Text excerpt section start

Venture Building with AI Agents
Venture Building with AI Agents
Words Jack Howell & Jacob George
November 11th 2025 / 8 min read
“AI Agents” felt like the buzzword of the year as we went into 2025. The rapid evolution of LLMs and AI tooling meant that teams were now starting to build and deploy AI agents to take over repetitive human tasks. Those tasks ranged from completing forms, to triaging inboxes and even offering fitness and nutrition coaching. And the likes of Anthropic and OpenAI were introducing frameworks and best practices for building agents. This was all a step on from AI workflows, which we saw take over in 2024. For the first time, we could get AI to achieve outcomes rather than purely output.

Text excerpt section end

◆ Goal of the exercise ◆
Please list the example tasks that the article on venture building with AI agents says those agents were taking over from humans.

Data for analysis section start

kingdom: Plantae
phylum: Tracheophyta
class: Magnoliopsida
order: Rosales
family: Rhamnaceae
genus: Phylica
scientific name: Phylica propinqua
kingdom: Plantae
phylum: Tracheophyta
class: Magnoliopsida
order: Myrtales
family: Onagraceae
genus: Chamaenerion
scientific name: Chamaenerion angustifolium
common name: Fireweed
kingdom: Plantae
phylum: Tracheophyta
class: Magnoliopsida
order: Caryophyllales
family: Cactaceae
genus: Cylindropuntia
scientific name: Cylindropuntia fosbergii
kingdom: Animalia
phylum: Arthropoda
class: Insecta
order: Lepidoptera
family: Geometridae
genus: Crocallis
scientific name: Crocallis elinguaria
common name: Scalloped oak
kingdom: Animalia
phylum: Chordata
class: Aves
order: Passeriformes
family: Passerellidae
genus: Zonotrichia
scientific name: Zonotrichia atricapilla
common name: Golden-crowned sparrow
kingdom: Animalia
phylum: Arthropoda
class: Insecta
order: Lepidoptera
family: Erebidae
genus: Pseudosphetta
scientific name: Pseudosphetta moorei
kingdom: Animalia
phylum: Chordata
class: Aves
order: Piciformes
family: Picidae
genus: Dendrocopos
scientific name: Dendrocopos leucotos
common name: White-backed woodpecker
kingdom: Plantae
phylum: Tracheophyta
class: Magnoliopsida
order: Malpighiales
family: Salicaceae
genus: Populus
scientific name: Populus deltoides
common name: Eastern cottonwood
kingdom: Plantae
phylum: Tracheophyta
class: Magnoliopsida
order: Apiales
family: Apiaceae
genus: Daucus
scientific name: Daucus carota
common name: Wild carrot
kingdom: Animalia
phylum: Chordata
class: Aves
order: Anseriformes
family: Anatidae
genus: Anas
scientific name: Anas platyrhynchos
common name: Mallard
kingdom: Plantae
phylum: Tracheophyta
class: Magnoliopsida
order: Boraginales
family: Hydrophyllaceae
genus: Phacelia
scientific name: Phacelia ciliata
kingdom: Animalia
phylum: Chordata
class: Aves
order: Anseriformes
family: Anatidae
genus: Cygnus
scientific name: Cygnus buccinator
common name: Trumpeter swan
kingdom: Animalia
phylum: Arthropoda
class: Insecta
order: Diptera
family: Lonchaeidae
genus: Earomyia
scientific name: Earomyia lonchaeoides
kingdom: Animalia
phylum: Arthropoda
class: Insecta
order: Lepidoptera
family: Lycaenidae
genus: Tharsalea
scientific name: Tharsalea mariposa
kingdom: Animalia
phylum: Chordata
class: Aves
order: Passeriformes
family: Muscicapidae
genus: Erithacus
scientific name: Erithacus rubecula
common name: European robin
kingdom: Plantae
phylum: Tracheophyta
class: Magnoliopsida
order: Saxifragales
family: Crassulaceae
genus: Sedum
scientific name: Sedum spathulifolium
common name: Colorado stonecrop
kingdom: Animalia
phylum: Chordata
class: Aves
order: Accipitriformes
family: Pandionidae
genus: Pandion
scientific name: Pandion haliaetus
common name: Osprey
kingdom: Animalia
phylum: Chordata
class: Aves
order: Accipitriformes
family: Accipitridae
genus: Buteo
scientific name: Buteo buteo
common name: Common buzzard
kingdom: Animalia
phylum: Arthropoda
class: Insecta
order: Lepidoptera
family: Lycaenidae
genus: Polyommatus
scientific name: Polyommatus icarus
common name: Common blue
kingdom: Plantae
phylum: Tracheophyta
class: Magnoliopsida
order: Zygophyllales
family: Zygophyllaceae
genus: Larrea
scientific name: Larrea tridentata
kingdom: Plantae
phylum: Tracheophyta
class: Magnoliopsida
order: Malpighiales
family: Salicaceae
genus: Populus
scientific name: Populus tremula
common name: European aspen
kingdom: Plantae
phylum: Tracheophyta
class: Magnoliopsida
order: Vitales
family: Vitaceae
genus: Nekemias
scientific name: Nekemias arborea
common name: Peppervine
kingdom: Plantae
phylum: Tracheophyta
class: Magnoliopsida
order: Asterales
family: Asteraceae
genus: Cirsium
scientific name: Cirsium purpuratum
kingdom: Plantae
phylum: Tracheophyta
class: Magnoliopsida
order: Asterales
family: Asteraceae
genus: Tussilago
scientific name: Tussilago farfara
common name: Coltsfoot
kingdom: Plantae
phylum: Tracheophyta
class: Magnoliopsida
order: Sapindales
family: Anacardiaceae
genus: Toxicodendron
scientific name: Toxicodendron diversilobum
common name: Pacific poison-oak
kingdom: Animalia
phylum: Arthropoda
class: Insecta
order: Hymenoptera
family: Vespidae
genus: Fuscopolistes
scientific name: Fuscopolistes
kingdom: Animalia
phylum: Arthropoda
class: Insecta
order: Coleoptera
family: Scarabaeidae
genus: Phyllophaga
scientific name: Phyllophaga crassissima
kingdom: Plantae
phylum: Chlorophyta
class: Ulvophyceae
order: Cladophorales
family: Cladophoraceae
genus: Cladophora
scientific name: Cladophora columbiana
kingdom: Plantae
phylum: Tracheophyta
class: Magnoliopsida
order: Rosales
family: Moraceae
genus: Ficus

Data for analysis section end

◆ Finished exercise ◆
- Completing forms
- Triaging inboxes
- Offering fitness and nutrition coaching